Joe replied that it seemed to him there were already too many books in the world, for no man could possibly read them all.

“Perhaps not. But he can try,” Roosevelt riposted with a horse-toothed grin.

“That what you do back in the States? Write books all the time?”

“Only sometimes. I'm the Minority Leader of the New York State Assembly.”

Joe made no reply to that. He didn't believe a word of it. The dude was hardly old enough to vote, let alone get elected to high office.

According to habit Joe made a turn on foot around the camp. His shadow moved around him. He could see it—the moon was that bright; it reminded him that not too many months ago it wouldn't have been safe to go walking around straight up in moonlight sufficient to guide a Sioux arrow.

They spent one particularly long day in the saddle, part of it in a fruitless galloping pursuit of an elusive pair of whitetail across very rough ground. In the end they emerged on sweating horses at the head of a dry coulee and saw forty miles of sunflower prairie without a single beast stirring anywhere.

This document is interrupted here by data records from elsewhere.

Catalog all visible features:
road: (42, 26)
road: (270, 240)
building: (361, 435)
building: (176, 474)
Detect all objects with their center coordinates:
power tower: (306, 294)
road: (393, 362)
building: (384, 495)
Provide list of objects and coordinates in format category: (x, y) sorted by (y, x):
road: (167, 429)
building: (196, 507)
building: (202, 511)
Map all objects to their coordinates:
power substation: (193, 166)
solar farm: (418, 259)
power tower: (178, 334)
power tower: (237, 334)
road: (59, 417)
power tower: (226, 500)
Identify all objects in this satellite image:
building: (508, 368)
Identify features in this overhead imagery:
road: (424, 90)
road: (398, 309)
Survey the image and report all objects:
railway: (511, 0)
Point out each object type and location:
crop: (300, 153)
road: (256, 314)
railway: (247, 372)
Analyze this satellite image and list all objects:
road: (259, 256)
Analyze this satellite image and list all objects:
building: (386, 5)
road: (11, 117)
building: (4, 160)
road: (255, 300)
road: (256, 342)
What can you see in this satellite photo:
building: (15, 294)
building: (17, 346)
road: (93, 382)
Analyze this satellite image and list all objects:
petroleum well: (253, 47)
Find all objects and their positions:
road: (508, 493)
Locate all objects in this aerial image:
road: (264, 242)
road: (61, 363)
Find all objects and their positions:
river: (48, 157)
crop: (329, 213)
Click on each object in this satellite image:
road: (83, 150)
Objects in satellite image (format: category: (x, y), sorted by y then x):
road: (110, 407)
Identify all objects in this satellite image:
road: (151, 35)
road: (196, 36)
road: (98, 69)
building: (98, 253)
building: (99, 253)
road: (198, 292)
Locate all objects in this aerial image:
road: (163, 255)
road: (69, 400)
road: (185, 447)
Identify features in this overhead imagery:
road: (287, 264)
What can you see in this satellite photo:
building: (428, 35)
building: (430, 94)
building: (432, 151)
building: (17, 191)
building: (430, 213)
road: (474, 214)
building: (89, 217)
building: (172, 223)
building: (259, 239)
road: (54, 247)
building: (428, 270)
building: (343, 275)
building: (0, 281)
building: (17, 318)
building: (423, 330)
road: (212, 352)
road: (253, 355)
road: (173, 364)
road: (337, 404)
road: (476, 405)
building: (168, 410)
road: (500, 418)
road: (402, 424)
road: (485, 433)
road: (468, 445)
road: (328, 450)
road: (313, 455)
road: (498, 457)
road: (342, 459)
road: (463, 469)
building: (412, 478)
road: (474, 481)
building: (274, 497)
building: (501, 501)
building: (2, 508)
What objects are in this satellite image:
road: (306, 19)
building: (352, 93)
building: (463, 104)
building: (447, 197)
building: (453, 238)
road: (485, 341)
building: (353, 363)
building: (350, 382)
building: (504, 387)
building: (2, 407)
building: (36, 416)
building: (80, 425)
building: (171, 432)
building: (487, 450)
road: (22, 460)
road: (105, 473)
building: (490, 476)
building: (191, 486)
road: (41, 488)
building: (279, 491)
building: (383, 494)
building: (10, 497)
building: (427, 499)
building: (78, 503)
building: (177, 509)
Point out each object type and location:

Heat pressed in on them. Joe pushed his lips in and out to keep himself from exclaiming aloud. This whole damned hunt must have been designed as a trial for him—or perhaps it was a message from the Almighty that he should follow his instincts and get out of this bloodstained business and find himself a respectable indoor trade.

“They must be up ahead somewhere,” Roosevelt said.

“Yes sir. Be that as it may, we need water. I used up the last of my canteen at breakfast. Yours?”

“The same, I suppose.” The dude shook his water bottle to make sure it was empty.

“Eight hours or more since then.”

“I don't feel thirsty,” Roosevelt said manfully.

“Yes sir. But these horses do.” He looked at the foam on the animals' necks. “May be we'd best get off and walk, sir.”

They led the animals along the escarpment from headland to headland, peering down the steep canyons into the Bad Lands for the greenery that would signal water at the surface.

Partly to distract Roosevelt from the increasing peril of their predicament and partly to advance his own schemes, Joe talked about his ideas: a drygoods mercantile store, perhaps a bank. He made it sound idle, but there was no doubt this silly little fellow was a very rich dude. So he talked on, more loquaciously than was his usual habit, allowing Roosevelt to see glimpses of his enthusiasm.

But Roosevelt remained unmoved.
Perhaps I am simply a bad drummer
, Joe thought.

He scanned the horizons with worry—embarrassed to realize he didn't know where they were. The last few days' wandering had taken them farther north than he had ever gone before. He didn't know whether they were in Montana or Canada. He did know he hadn't seen this particular God-forsaken stretch.